| While I am certainly sympathetic to the Greeks for the hardships they have faced and will undoubtedly face in the years to come, it is incredibly unfair to deny the Greeks' own responsibility in all this. This entire mess started with Greece not having its finances in order, and essentially lying about this for years to the rest of the Eurogroup. After it became clear how dire the situation was, the Eurogroup stepped in and helped Greece by giving them money (LOTS of money). Had the Eurogroup not done this, Greece would have defaulted on its debts years ago, and the country would have gone bankrupt. Now if someone offers to help you by giving you money, provided you meet certain conditions, you can either accept and comply with the conditions, or you can refuse. The fact is that Greece gladly accepted the billions upon billions of euros, and the conditions that money came with. I am fully aware that the measures demanded by Greece's creditors are tough. Some would say it is doubtful whether they are actually effective at all. And the demanded measures are certainly driven partly by political motives. All this is true. But it is mind-boggling to me that after the Eurogroup provided several hundred billion euro's in aid to Greece, anyone would turn around and claim the current crisis is in no way the Greeks' own fault. |
- The EU was aware that Greece's finances were not as portrayed. This was an open secret. However, Germany and France were breaking max deficit rules at the time, and they would look like huge hypocrites if they complained about Greece's numbers. So they didn't. Rose colored glasses and political expedience played a huge role here.
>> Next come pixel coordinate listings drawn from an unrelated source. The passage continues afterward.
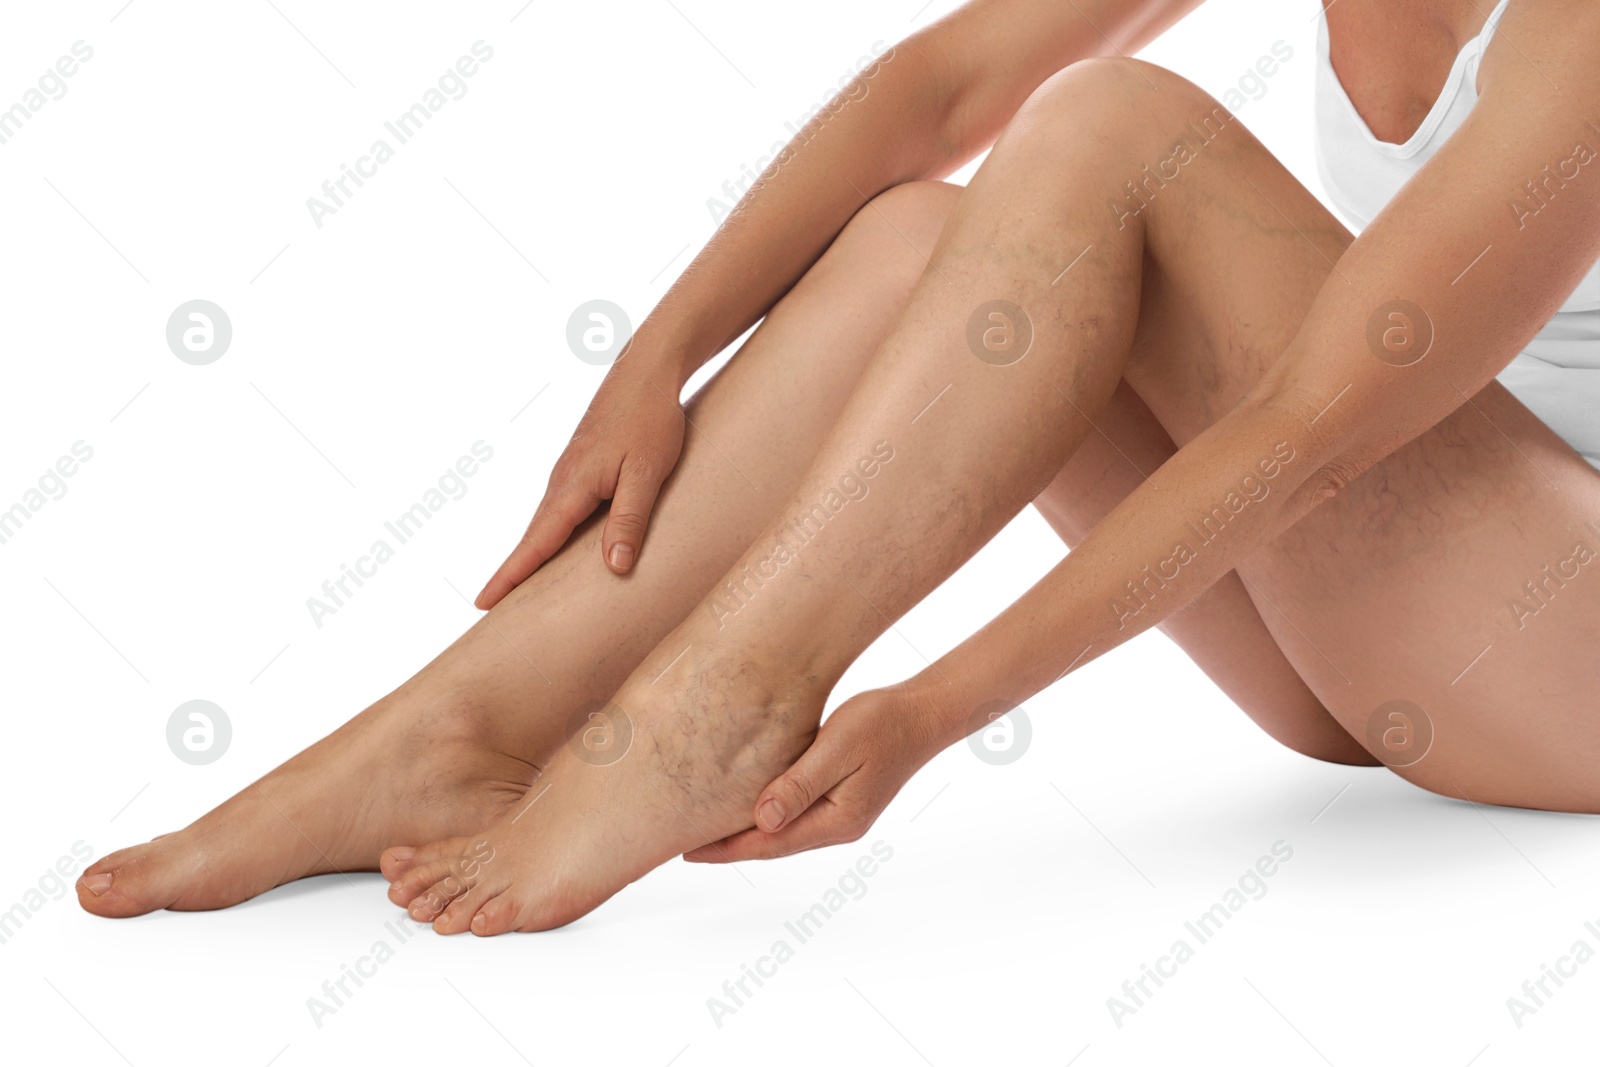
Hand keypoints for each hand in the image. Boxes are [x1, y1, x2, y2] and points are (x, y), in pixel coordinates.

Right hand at [476, 366, 685, 608]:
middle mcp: (562, 482)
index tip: (483, 603)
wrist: (647, 370)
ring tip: (516, 588)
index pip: (536, 543)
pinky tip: (553, 546)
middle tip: (490, 608)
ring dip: (529, 555)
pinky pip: (559, 510)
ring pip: (545, 523)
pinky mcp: (581, 466)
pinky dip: (548, 535)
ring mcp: (569, 473)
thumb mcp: (647, 474)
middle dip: (511, 573)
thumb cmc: (651, 420)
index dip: (510, 576)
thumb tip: (614, 568)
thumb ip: (630, 520)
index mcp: (573, 487)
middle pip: (532, 537)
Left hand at [683, 685, 944, 862]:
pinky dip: (767, 817)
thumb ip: (800, 786)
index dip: (727, 849)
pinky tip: (748, 809)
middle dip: (729, 847)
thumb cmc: (881, 724)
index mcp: (837, 820)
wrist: (922, 715)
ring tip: (707, 832)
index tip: (688, 851)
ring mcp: (842, 816)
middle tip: (684, 846)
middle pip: (773, 845)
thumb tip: (763, 820)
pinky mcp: (842, 800)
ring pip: (783, 833)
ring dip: (747, 834)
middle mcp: (839, 826)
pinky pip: (796, 816)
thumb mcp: (837, 749)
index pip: (770, 843)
- A country can't go bankrupt. They can simply refuse to pay their debts, and because they're a sovereign nation they're in their right to do so.
- When banks lend money to a country it isn't charity. They get interest payments and in exchange risk not getting paid back at all if things go sour. It was astoundingly unwise for banks to lend money to Greece at practically zero interest (as they did during the boom period). Had the banks been responsible, or had the oversight institutions not been asleep at the wheel, this crisis would not have happened.
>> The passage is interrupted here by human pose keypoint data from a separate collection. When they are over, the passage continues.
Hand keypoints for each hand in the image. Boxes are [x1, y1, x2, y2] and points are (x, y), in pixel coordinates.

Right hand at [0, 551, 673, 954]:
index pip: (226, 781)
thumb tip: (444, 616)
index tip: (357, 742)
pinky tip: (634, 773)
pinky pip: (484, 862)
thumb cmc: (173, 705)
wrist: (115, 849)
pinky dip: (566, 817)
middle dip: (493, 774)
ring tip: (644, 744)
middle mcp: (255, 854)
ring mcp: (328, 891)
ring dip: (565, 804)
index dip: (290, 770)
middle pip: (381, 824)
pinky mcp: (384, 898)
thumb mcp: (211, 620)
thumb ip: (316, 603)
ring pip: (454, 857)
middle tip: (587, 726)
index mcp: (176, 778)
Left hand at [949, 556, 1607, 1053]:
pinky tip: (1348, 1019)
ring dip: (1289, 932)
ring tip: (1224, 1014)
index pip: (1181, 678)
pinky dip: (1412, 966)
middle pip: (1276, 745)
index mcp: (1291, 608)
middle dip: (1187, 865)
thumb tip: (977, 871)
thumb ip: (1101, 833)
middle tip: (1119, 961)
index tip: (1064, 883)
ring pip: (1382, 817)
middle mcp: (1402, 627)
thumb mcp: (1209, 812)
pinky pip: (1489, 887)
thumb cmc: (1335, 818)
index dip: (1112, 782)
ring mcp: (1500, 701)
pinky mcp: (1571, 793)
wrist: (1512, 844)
- The banks who lent to Greece got 90% of the bailout package. Not the people of Greece. So it's not true Greece received "several hundred billion in aid".
- "Some would say it is doubtful whether they are actually effective at all.". It's certain beyond a shadow of a doubt that the austerity policies enforced by the troika were actively harmful. It's delusional to pretend otherwise, given that the GDP shrank so much the debt burden INCREASED as a result.